Выбрать главу

Bataklığın ötesine bakarak ağır ağır sigarasını içiyordu.

Ordi, soğukkanlı, sakin bir yapıdaydı ve herhangi bir şeye hazırlıklıydı. insanlar ondan çekinirdi; çünkü o diğerlerini, yok etme mekanizmasına az ya da çok katkıları olan parçalar olarak görürdü. Geçmişi ve bugünüyle ilgili karanlık ya da sorgulanabilir hiçbir şey yoktu. Eğitimli bir aileden geliyordu.

Babası savaşta ölmüş, annesi ise Duck Köyü’nde öğretmenliğini sürdürüyordu. Ordi de annesi gibi öğretmendi.

Degen olmak suçuyla kovulana dek… Saklanmış, Khonti’ye kaçmaya çalışmış ve en sonunda silah kaçakçılığı yapan Gel Ketshefle karşılaşmıştı. Gel, ondan bir terörist yaratmıştı.

Davaya derinden bağlılığı tamamen idealist temellere dayandırmıştı. Kendisini özgür düşünen bir birey olarak görüyor ve toplumun da özgür düşünce hakkına sahip olması için savaşıyordu.

Yedi yıl önce polis Ordi’yi izlemiş, kendisinin ve kocasının teslim olması için oğlunu rehin almıştı. Yeraltı kurmayları, buna izin vermemişti. Çünkü Ordi çok fazla şey biliyordu.

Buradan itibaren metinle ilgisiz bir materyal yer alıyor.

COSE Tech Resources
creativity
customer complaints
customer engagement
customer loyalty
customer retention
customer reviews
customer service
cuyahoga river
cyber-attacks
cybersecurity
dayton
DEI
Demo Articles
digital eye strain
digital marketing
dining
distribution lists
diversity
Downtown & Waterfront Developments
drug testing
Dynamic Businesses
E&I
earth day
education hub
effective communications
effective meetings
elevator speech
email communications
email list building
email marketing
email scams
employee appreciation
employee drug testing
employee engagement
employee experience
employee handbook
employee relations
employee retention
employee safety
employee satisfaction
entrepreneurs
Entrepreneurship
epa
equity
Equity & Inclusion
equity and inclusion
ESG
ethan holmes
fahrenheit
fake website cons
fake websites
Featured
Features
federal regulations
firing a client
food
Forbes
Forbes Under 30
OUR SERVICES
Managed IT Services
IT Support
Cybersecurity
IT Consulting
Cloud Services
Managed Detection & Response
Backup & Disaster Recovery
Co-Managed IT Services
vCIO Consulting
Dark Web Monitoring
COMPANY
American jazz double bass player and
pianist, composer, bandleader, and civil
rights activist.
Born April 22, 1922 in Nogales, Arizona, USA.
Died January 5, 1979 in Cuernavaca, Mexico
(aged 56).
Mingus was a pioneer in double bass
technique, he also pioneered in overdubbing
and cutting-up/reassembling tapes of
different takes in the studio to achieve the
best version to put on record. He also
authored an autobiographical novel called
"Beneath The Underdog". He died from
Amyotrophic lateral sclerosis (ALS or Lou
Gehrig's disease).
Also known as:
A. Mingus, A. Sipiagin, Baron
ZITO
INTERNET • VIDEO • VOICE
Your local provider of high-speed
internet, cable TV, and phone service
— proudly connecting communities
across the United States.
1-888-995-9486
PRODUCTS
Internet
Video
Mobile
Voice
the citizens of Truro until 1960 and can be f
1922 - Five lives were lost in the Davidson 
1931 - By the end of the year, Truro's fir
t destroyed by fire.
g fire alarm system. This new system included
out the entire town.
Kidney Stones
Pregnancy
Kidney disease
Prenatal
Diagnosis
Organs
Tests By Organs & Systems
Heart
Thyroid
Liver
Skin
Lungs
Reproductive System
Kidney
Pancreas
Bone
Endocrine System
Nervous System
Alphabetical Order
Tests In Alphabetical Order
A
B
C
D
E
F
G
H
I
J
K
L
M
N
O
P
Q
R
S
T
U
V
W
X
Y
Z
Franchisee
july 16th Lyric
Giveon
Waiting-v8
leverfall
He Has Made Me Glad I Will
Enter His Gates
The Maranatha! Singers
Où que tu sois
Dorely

Çocuğundan hiç haber alamamış, derinlerde bir yerlerde hâlâ onun yaşadığını hissetmesine karşın, çocuğunun öldüğünü düşünmüştü. Geçen yedi yıl boyunca onu sürükleyen en önemli şey, düşmana duyduğu nefretiydi. Adil bir toplum rüyası ise çok uzaklarda kalmış, hayalden öteye gidememişti.

Kocasını çok sevmesine rağmen, ölümünü şaşırtıcı bir sükûnetle karşılamıştı. Büyük ihtimalle onun tutuklanmasından çok önce kendisini bir şeylere bağlanmama fikrine alıştırmıştı. Şimdi ise tıpkı Gel’in ölmeden önce olduğu gibi, Ordi de yaşayan bir ölüydü, ama oldukça tehlikeli bir yaşayan ölü.

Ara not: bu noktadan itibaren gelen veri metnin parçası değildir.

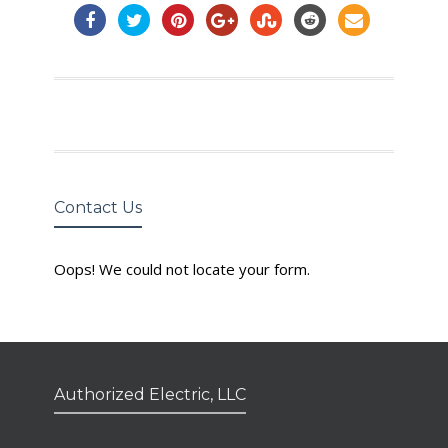
Contact Us
Oops! We could not locate your form.
Authorized Electric, LLC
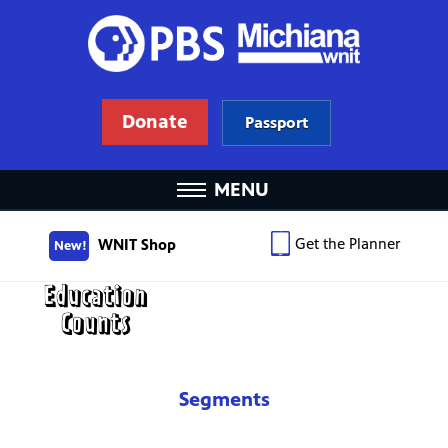
Donate
Passport
MENU
Get the Planner
WNIT Shop
New!
Segments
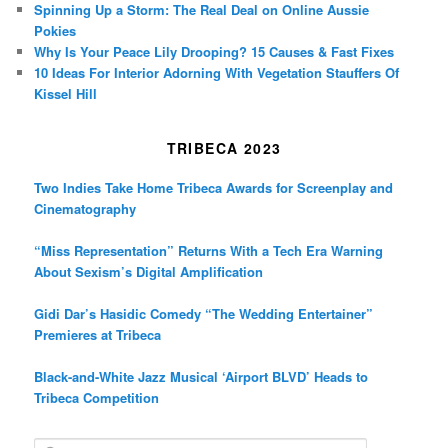
Spinning Up a Storm: The Real Deal on Online Aussie
Pokies
Why Is Your Peace Lily Drooping? 15 Causes & Fast Fixes
10 Ideas For Interior Adorning With Vegetation Stauffers Of
Kissel Hill
TRIBECA 2023
Two Indies Take Home Tribeca Awards for Screenplay and
Cinematography
“Miss Representation” Returns With a Tech Era Warning
About Sexism’s Digital Amplification
Gidi Dar’s Hasidic Comedy “The Wedding Entertainer”
Premieres at Tribeca
Black-and-White Jazz Musical ‘Airport BLVD’ Heads to
Tribeca Competition
S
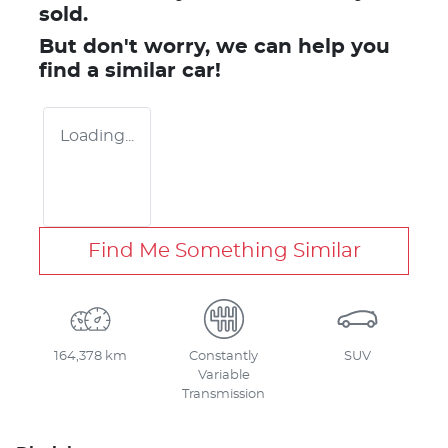
sold.
But don't worry, we can help you
find a similar
car
!
Loading...
Find Me Something Similar
164,378 km
Constantly
SUV
Variable
Transmission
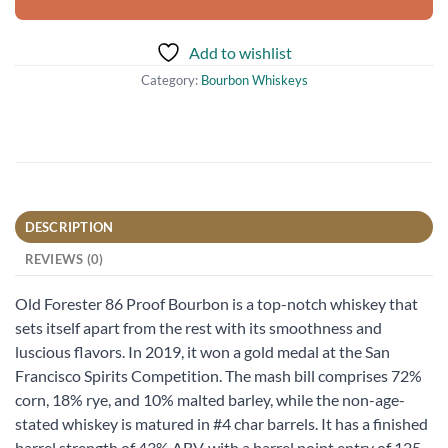
Add to wishlist
Category:
Bourbon Whiskeys
DESCRIPTION
REVIEWS (0)
Old Forester 86 Proof Bourbon is a top-notch whiskey that
sets itself apart from the rest with its smoothness and
luscious flavors. In 2019, it won a gold medal at the San
Francisco Spirits Competition. The mash bill comprises 72%
corn, 18% rye, and 10% malted barley, while the non-age-
stated whiskey is matured in #4 char barrels. It has a finished
barrel strength of 43% ABV, with a barrel point entry of 125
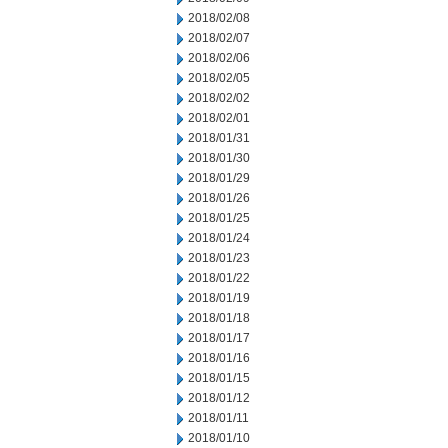
2018/02/08
2018/02/07
2018/02/06
2018/02/05
2018/02/02
2018/02/01
2018/01/31
2018/01/30
2018/01/29
2018/01/26
2018/01/25
2018/01/24
2018/01/23
2018/01/22
2018/01/19
2018/01/18
2018/01/17
2018/01/16
2018/01/15
2018/01/12
2018/01/11
2018/01/10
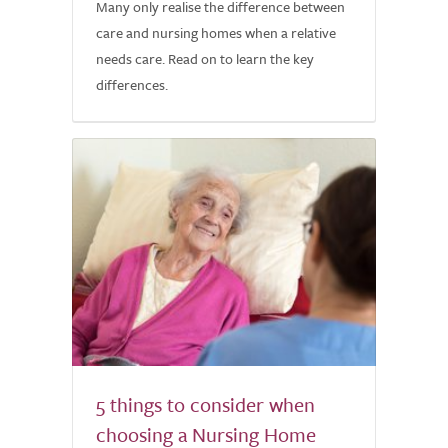
Many only realise the difference between
care and nursing homes when a relative
needs care. Read on to learn the key
differences.
5 things to consider when
choosing a Nursing Home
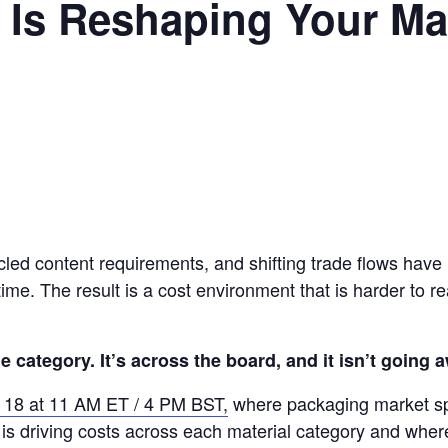
y Is Reshaping Your Ma
cled content requirements, and shifting trade flows have h
me. The result is a cost environment that is harder to re
ne category. It’s across the board, and it isn’t going 
e 18 at 11 AM ET / 4 PM BST,
where packaging market s
is driving costs across each material category and whe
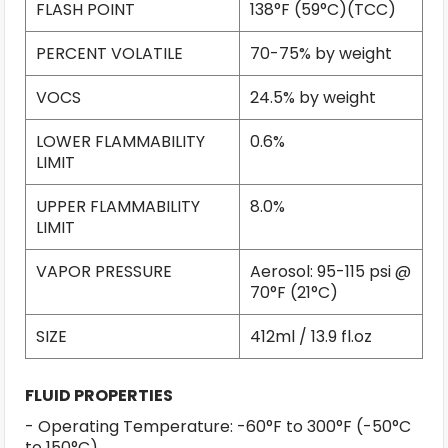
FLASH POINT
138°F (59°C)(TCC)
PERCENT VOLATILE
70-75% by weight
VOCS
24.5% by weight
LOWER FLAMMABILITY
0.6%
LIMIT
UPPER FLAMMABILITY
8.0%
LIMIT
VAPOR PRESSURE
Aerosol: 95-115 psi @
70°F (21°C)
SIZE
412ml / 13.9 fl.oz
FLUID PROPERTIES
- Operating Temperature: -60°F to 300°F (-50°C
to 150°C)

“Mac, bir acemi,” dedi Memo. “Yalnızken başından olmayacağını nereden biliyoruz? Sadece bu acemiye bel bağlanarak yapılan yeni plana güvenip, daha emin olan ilk plandan vazgeçmek çok saçma. Bir kere söyledim ve tekrar söylüyorum. Bu çok riskli.”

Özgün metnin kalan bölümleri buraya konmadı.